"Cette année marquée par le gel a imposé aux vignerons un choix entre qualité et quantité
Chaque millésime arrive avec son lot de bonnes et de mauvaises surprises. On se souvient de 2016, baladant les vignes d’un climat extrême à un autre, les sauvant in extremis d’une sécheresse estivale trop marquée par quelques pluies, puis finissant en beauté par un été indien assurant des vendanges sereines et des raisins à point. Un millésime qui s’était caractérisé par une maturité remarquable des tanins, un juteux exceptionnel, et un potentiel de garde au rendez-vous. 2016 s’était inscrit sans discussion parmi les très grands. Egalitaire, il avait apporté sa bienveillance tardive à tous les vignerons de Gironde qui avaient bénéficié d’un coup de pouce inespéré du ciel. "C’est bon partout" se réjouissaient alors les propriétaires.
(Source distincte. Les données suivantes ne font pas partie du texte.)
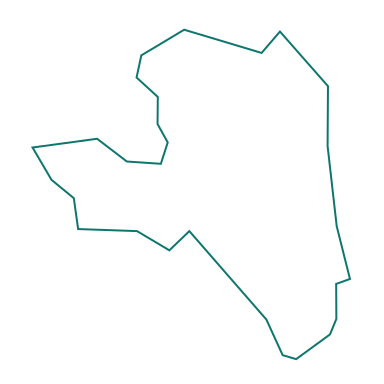 St Helens, Mercator projection, rotated 182°
{"feature_id": "GBR-5669", "entity_name": "St Helens", "entity_type": "Metropolitan Borough", "adm_level": 1, "iso_a3": "GBR", "parent_name": "United Kingdom", "parent_adm1": "", "projection": "mercator", "projection_center": [-2.702, 53.453], "detail": "fine", "context": "isolated", "style": "outline", "palette": "teal", "viewbox_px": 384, "rotation_deg": 182, "n_neighbors": 0, "source": "natural_earth", "source_scale": "10m", "svg_char_len": 500}
<svg xmlns="http://www.w3.org/2000/svg" viewBox="0 0 384 384"><g transform="rotate(182 192 192)"><path d="M205.5,353.9L127.3,333.4L109.7,355.4L59.8,302.5L58.1,242.7L46.2,162.9L31.1,110.6L44.7,105.2L43.3,70.2L49.1,54.5L82.1,28.6L95.7,32.1L113.2,67.1L193.3,152.8L212.6,132.9L245.6,151.0L304.5,151.0L309.9,181.7L332.8,199.2L352.9,230.9L288.7,241.9L258.2,220.2L224.1,219.1L218.0,240.7L228.8,258.7L229.5,285.8L251.4,304.5L247.4,326.8L205.5,353.9Z" fill="none" stroke="#0f766e" stroke-width="2"/></g></svg>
Le millésime 2017 fait quant à lui dans la discrimination : les grands terroirs ont été très avantagés. L’hiver froid et sec n’a pas retardé le cycle du sol, la pousse est même arrivée avec un peu d’avance, fin mars début avril. C’est quelques semaines plus tard, que les choses dérapent. Deux épisodes de gel, les 20 et 27 avril, impactent tout le Bordelais à différents degrés. Au sein des appellations, les dégâts sont très hétérogènes selon l’altitude et l’exposition. "Certains microclimats n’ont pas été touchés par le gel" confirme le vigneron Jean-Luc Thunevin. Le ciel a visé au laser, n’affectant parfois qu’une face d’un cep. Les grands terroirs, rive gauche comme rive droite, ont été relativement épargnés, comme le formule l’œnologue Frédéric Massie "Le gel n’est pas socialiste. Cette année, tout va aux plus grands sols".
Sur la rive droite, le haut du plateau de Saint-Emilion ainsi que les coteaux sud ont été touchés de façon bien plus marginale que la plaine et les bas de côtes qui ont été ravagés. Sur la rive gauche, dans le Médoc, les communes bordant l’estuaire, elles aussi, n’étaient que peu dans la ligne de mire, tout comme Listrac, appellation qui a bénéficié d’un peu de hauteur. Au-delà des pertes conséquentes que ces deux épisodes de gel ont créé (un grand nombre de propriétés ne sortiront pas de vin cette année, ou du moins pas de premier vin), la morosité du paysage marqué par l’esthétique d’une vigne laissée comme une jungle a détérioré l’ambiance générale et le moral des vignerons. "L’impact est énorme sur la quantité mais peu sur la qualité. Le gel donne une mauvaise image au millésime alors que dans ce qui n’a pas gelé, c’est bon voire très bon" insiste Frédéric Massie.
En 2017, il fallait savoir faire le tri. Car, aux raisins de première génération désintégrés par le gel, a succédé un mois plus tard une nouvelle pousse, celle des raisins de seconde génération. "Il a été facile de trier les raisins grâce au décalage des véraisons" commente Frédéric Massie. Visuellement différenciables, certains ont écarté ces raisins de seconde pousse en amont. D’autres ont essayé de les amener à maturité pour bénéficier de rendements plus décents. Tout le problème est que les raisins provenant de vignes gelées sont de qualité inférieure, de maturité irrégulière, et même s’ils ont produit du sucre, les ajouter aux assemblages en les mélangeant aux premiers peut avoir des conséquences gustatives très aléatoires. "C’est pire qu’un conflit de générations" compare Jean-Luc Thunevin. Quand les propriétaires ont fait ce choix, les vins manquent d’harmonie, en bouche, les jus paraissent souvent dissociés – cette sensation que les composantes du vin ne s’intègrent pas ensemble - les finales sont sèches et parfois d’une amertume peu flatteuse. Cette année, il fallait accepter la fatalité indigeste de rendements faibles, parfois microscopiques, même si comme commente l’œnologue Antoine Médeville ; "Jeter, quand il y a si peu de raisin, c’est un peu dur".
2017 récompense les vignerons intransigeants. Quand un tri suffisant a été fait - impliquant un coût considérable de main-d’œuvre -, ne conservant que les premiers raisins ainsi que sur les beaux terroirs épargnés par le gel, la qualité est remarquable, caractérisée par une structure fuselée, de l’équilibre, et des parfums frais aux notes parfois florales très fines. Le mot d’ordre du millésime est avant tout l’hétérogénéité, donnant toutes les opportunités aux amateurs de partir à la chasse au trésor."